Mrs Yorks will start her 8pm til 8am shift in the haematology labs this evening. She has to run three separate labs, single handed. A&E, emergency surgery and maternity are all told that the labs provide a 24 hour service. What they are not told is that there is only one person there.
Many years ago all the Labs in Pathology, haematology, biochemistry, histology, microbiology etc had lab staff, seniors, and managers. They were all in the labs, in white coats, working at the lab benches, even the senior chief, head of all the Labs in the Pathology.

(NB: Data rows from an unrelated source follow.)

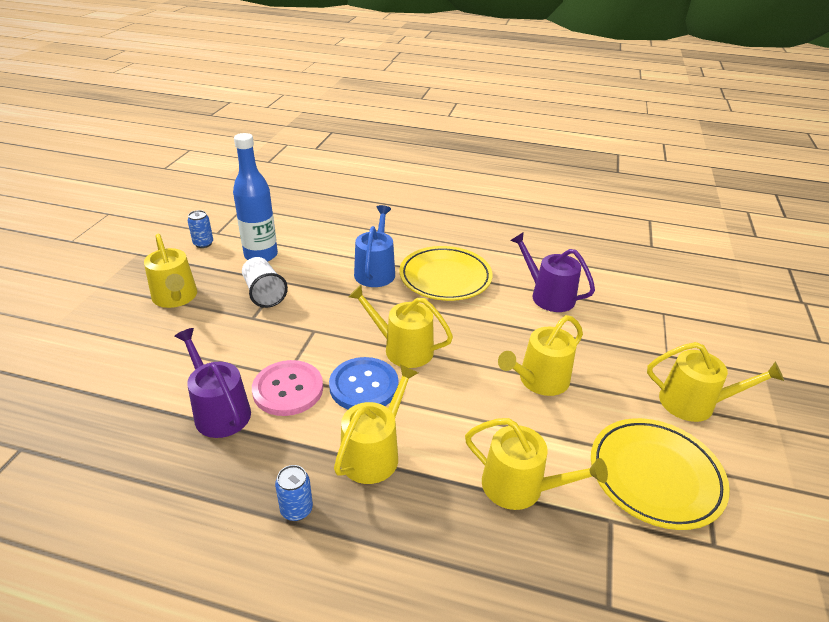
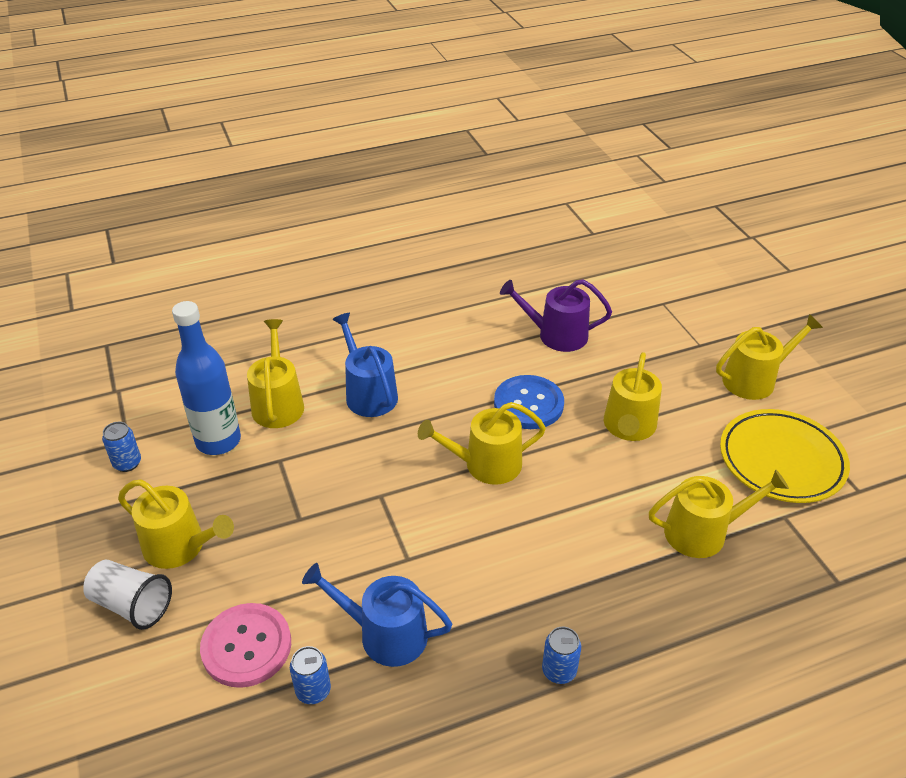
camera: 35 degrees left, 5 degrees up
(142, 416) = (313, 691): none -> blue can
(219, 411) = (385, 634): purple watering can -> blue watering can
(264, 293) = (278, 484): white cup -> white cup (132, 605)
(288, 389) = (425, 570): pink button -> pink button (246, 646)
(364, 386) = (491, 523): blue button -> blue button (528, 404)
(374, 453) = (567, 579): yellow watering can -> yellow watering can (278, 403)
(445, 278) = (445, 364): yellow plate -> none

One day someone thought it a good idea that the senior chief and the individual lab managers were moved out of the labs into separate office well away from the laboratories. They immediately protected themselves with a ring of secretaries and personal assistants. So, the overall productivity went down and the staff numbers went up. Furthermore, because they were now separate from the labs, they needed some sort of interface so they used the seniors who now spend 50% of their time in meetings, resulting in even less productivity. They are so remote that Mrs Yorks refused the senior chief entry to the labs because she didn't know who he was, despite him having been in position for 6 months. Comments by the managers like,
'oh this is new, what does it do?' meets replies like,
'you should know, you ordered it'. More worryingly is the fact that they are also expected to be fully familiar with the operational procedures and be expected to step in and use it, but they can't. They rely on stand ins, locums, at £500 a day.

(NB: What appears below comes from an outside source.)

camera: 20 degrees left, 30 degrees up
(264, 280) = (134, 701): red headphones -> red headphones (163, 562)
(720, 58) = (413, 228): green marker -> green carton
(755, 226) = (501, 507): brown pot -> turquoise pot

Has anything at all been achieved by this? Well not much. Most of the hospital management don't even know that the labs are there. When the new hospital was planned, all the plans had been signed sealed and delivered and Bovis Homes, who had never built a hospital, got the contract. Someone in the Path Lab saw the plans and asked, where are the Path Labs? No one had included them in the plans. Well, not to matter, they hadn't even included a laundery. It gets worse, much worse but as all the staff are reminded, whistle blowing is a sackable offence. To quote my mate's sister who is a personal admin to a consultant,
'no one seems to do anything'. I can well believe her.